Note that Chek Jawa's opening hours is from 8:30am to 6:00pm.

Chek Jawa Visitor Centre

This Tudor-style house is currently serving as Chek Jawa Visitor Centre. Nobody knows exactly why this pre-war structure was built here. It has two storeys with few rooms, an open lawn at the back and a pier (off-limit to visitors). You might want to explore this house before moving on to the wetlands.

The best time to visit the wetlands at Chek Jawa is during the super low-tides (below 0.5m), but they don't happen every day. Don't be disappointed if your schedule does not coincide with the low-tides, Chek Jawa has boardwalks above the submerged wetlands and through a mangrove swamp nearby. You can still explore the area and look for wildlife.

If you are really interested to set foot on a wetland, check the date and tides information at NParks website. You will need a guide to go down to the exposed land mass and to get you off the land before the tides return in two hours. It will be cheaper to form a guided group than to hire a guide to yourself.

Below are some photos taken during a super low-tide:

A heron hunting for fishes.

Orange fiddler crabs, about the size of a Singapore 20-cent coin, on the sandy beach when the tide retreats. One of the reasons why you are not supposed to step off the boardwalk is to avoid stepping on and killing creatures like them.

Carpet anemones that became visible after the tide retreats from the seagrass lagoon. If you are lucky, you may spot starfishes, seahorses, horseshoe crabs and many more sea creatures strangled on the shore by the retreating tide. But not to worry about the stranglers, the tide will be back in about an hour.
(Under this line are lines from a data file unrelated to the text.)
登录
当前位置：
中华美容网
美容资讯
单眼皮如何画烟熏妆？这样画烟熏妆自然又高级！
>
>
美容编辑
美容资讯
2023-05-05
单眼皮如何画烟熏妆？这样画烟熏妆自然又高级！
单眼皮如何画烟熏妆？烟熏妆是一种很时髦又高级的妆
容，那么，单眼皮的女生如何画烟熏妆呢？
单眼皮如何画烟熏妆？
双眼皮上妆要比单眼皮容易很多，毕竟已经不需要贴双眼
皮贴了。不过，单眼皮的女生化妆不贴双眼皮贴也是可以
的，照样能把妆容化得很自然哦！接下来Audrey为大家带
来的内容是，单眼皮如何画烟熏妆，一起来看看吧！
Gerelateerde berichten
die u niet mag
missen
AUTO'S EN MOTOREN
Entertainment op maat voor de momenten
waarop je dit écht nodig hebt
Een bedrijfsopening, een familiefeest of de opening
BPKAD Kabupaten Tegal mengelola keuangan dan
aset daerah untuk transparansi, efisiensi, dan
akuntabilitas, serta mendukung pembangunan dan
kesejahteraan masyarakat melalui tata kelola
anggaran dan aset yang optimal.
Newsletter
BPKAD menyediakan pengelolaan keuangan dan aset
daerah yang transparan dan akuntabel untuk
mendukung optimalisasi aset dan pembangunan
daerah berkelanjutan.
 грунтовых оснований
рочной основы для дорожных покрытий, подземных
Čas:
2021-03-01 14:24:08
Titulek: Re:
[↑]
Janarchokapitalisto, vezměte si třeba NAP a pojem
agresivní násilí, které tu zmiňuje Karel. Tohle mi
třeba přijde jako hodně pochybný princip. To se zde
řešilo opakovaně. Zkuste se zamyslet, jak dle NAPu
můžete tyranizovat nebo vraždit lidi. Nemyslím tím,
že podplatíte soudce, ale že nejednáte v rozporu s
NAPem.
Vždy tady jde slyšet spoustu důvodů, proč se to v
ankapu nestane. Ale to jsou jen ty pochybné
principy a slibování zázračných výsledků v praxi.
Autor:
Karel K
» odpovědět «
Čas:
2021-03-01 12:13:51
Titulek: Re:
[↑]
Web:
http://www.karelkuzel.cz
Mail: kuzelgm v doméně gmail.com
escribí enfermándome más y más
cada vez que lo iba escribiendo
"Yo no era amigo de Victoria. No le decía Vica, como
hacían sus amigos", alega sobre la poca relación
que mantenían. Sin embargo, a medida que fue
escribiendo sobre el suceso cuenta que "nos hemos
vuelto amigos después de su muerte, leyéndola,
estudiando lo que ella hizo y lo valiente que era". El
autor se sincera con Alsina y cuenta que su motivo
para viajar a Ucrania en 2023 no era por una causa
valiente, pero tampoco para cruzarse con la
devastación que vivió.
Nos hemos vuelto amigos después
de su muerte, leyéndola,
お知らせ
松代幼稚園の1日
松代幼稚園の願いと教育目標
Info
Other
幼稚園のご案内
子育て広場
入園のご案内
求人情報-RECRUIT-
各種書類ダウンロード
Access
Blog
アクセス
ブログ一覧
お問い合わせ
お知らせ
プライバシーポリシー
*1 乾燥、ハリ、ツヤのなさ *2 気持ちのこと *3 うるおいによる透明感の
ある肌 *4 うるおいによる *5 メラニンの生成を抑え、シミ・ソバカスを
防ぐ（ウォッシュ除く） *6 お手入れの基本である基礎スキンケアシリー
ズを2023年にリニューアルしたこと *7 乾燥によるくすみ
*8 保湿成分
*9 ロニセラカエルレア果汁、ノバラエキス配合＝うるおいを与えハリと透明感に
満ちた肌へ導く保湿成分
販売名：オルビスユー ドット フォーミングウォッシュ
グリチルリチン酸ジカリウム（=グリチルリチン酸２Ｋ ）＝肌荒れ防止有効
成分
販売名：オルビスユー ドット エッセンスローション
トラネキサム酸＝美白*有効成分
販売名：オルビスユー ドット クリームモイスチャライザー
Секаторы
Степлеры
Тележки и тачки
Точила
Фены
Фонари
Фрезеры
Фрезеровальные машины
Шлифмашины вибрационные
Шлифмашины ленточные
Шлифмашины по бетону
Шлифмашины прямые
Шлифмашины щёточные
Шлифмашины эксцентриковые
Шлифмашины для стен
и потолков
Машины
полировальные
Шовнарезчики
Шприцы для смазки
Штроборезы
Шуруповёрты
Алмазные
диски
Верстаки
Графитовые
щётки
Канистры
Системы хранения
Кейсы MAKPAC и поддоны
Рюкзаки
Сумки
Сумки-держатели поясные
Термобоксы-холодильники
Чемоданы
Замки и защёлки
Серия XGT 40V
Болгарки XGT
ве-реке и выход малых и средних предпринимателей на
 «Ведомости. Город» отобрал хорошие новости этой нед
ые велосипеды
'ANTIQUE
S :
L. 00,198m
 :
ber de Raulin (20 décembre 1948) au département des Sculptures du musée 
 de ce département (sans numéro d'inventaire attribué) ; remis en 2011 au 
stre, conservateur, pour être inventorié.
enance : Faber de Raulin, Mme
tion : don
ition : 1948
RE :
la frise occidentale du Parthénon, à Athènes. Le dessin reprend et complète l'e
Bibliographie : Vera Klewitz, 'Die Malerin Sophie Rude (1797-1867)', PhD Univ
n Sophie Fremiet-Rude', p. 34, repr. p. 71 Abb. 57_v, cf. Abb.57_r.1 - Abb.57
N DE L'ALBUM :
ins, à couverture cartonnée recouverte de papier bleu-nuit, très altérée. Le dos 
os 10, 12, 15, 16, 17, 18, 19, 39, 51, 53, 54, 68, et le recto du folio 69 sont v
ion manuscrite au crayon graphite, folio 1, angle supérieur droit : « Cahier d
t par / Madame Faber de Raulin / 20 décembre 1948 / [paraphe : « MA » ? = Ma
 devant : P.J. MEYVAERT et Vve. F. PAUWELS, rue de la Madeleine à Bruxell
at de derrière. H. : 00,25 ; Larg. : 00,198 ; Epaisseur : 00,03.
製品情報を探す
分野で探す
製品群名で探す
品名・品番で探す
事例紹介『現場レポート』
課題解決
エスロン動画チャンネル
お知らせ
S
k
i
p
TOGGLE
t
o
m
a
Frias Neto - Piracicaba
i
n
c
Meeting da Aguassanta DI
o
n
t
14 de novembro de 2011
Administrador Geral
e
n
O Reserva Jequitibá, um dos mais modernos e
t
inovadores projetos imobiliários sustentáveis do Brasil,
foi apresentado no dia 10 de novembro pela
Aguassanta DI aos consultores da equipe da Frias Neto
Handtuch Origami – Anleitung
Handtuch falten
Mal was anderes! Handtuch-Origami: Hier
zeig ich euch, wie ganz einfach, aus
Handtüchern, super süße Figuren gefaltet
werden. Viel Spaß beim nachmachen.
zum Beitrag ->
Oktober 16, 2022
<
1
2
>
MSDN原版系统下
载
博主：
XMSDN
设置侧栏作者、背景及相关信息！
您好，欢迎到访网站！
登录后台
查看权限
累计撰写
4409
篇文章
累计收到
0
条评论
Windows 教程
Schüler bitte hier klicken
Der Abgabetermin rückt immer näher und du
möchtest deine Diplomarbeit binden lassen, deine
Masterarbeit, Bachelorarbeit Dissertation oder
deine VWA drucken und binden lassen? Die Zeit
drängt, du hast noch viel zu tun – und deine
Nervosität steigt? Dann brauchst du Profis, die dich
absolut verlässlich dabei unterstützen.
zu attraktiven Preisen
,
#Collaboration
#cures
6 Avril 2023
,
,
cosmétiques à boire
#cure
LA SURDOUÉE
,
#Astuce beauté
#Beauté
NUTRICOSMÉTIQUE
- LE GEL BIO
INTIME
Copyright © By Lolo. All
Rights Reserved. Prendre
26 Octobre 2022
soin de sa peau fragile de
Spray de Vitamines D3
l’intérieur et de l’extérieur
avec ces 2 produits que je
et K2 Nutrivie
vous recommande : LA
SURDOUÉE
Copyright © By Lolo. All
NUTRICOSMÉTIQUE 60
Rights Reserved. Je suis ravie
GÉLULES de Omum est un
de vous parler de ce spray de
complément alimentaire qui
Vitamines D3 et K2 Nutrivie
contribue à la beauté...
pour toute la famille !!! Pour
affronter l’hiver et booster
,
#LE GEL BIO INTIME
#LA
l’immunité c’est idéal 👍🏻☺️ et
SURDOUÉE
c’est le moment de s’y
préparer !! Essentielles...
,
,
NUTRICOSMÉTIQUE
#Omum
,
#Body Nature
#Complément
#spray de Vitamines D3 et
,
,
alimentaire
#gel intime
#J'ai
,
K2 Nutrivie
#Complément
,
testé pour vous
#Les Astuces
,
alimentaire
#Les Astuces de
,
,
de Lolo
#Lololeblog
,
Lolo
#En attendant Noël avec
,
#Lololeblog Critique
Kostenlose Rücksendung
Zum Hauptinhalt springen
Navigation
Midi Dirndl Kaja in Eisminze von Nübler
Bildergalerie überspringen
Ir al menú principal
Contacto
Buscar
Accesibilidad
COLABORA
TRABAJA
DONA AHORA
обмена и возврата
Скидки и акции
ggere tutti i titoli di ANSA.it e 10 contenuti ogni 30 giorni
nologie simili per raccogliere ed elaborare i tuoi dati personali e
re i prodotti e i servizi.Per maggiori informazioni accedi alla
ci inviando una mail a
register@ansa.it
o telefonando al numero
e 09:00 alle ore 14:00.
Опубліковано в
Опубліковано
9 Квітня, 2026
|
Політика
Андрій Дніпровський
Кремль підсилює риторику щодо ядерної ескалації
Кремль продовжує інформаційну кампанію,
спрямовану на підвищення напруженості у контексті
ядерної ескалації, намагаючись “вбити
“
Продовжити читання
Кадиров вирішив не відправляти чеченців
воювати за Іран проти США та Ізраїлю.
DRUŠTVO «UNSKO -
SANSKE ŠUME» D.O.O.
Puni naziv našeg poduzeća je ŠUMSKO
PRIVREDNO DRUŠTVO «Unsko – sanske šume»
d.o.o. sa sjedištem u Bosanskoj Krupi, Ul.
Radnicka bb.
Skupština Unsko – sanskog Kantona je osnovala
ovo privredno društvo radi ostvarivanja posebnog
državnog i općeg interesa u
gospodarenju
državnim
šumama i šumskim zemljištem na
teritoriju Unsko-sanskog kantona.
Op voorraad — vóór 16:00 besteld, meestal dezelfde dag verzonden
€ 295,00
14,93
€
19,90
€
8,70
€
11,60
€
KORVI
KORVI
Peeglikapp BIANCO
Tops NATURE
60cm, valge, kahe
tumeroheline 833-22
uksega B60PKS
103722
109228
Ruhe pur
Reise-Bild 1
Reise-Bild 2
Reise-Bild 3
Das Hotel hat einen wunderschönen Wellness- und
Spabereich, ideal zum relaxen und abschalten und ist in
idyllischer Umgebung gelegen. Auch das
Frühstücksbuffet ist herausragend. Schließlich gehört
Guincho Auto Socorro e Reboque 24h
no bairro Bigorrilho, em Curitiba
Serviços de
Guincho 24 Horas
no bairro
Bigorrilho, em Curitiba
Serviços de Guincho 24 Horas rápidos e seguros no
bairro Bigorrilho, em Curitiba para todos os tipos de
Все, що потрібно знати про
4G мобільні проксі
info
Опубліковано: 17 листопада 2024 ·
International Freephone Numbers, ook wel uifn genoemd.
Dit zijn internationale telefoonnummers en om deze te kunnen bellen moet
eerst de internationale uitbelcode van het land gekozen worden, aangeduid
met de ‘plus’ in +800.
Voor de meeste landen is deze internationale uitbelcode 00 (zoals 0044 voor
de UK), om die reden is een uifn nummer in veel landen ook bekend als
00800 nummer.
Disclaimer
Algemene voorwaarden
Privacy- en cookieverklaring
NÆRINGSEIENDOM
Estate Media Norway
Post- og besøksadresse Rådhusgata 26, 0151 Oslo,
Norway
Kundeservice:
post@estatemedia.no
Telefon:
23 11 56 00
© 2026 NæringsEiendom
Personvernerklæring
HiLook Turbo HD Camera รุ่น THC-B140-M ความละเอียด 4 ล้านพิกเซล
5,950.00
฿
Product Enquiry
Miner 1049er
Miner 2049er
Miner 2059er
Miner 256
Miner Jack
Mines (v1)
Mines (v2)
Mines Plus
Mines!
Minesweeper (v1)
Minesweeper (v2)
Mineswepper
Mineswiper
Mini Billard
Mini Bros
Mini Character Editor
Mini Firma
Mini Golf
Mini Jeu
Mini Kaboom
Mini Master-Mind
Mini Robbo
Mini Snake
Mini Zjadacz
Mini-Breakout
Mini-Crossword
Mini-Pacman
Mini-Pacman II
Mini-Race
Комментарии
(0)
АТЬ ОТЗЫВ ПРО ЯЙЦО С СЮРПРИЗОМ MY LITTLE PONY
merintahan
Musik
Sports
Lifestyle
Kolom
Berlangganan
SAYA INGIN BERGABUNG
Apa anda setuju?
Coral rubble exposed in low waters. There are blue, purple and yellow-coloured corals below the boardwalk and more further out to sea.

New additions to Pulau Ubin (specifically Chek Jawa): two baby sea eagles.

Beautiful sun rays breaking through the clouds after a light rain. This was taken on the boardwalk above the wetlands and seagrass lagoon.

Pulau Ubin Chek Jawa

Leaving the wetlands, do continue on the boardwalk through the mangrove swamp. There are more to see there.

There are numerous nipa palm trees in the mangroves. The young seeds are edible and is usually sweetened after processing. Do not cut the fruit up and put the gelatinous pulp in your mouth, they are not processed and could be sour. It is also an offence to damage floras in a nature park.

If you order ice kacang at the ice desserts shop in Ubin village or any food centres on the mainland, you will be able to try the nipa palm seeds (or attap chee). That's the two pulps on the spoon.

A water monitor lizard lazying on a mud mound. The swamp is their natural habitat. Usually in the afternoon, they will be sunbathing in open spaces where there are more sunlight.

You need to be very lucky to see a mud lobster out in the open for they are usually inside mud mounds during the day. The picture above shows the pincers of a mud lobster pushing wet mud out of its new burrow.

A tree-climbing crab on a mud mound. Try finding one on a tree but keep to the boardwalk. Stepping on the mud mounds can kill crustaceans living in them.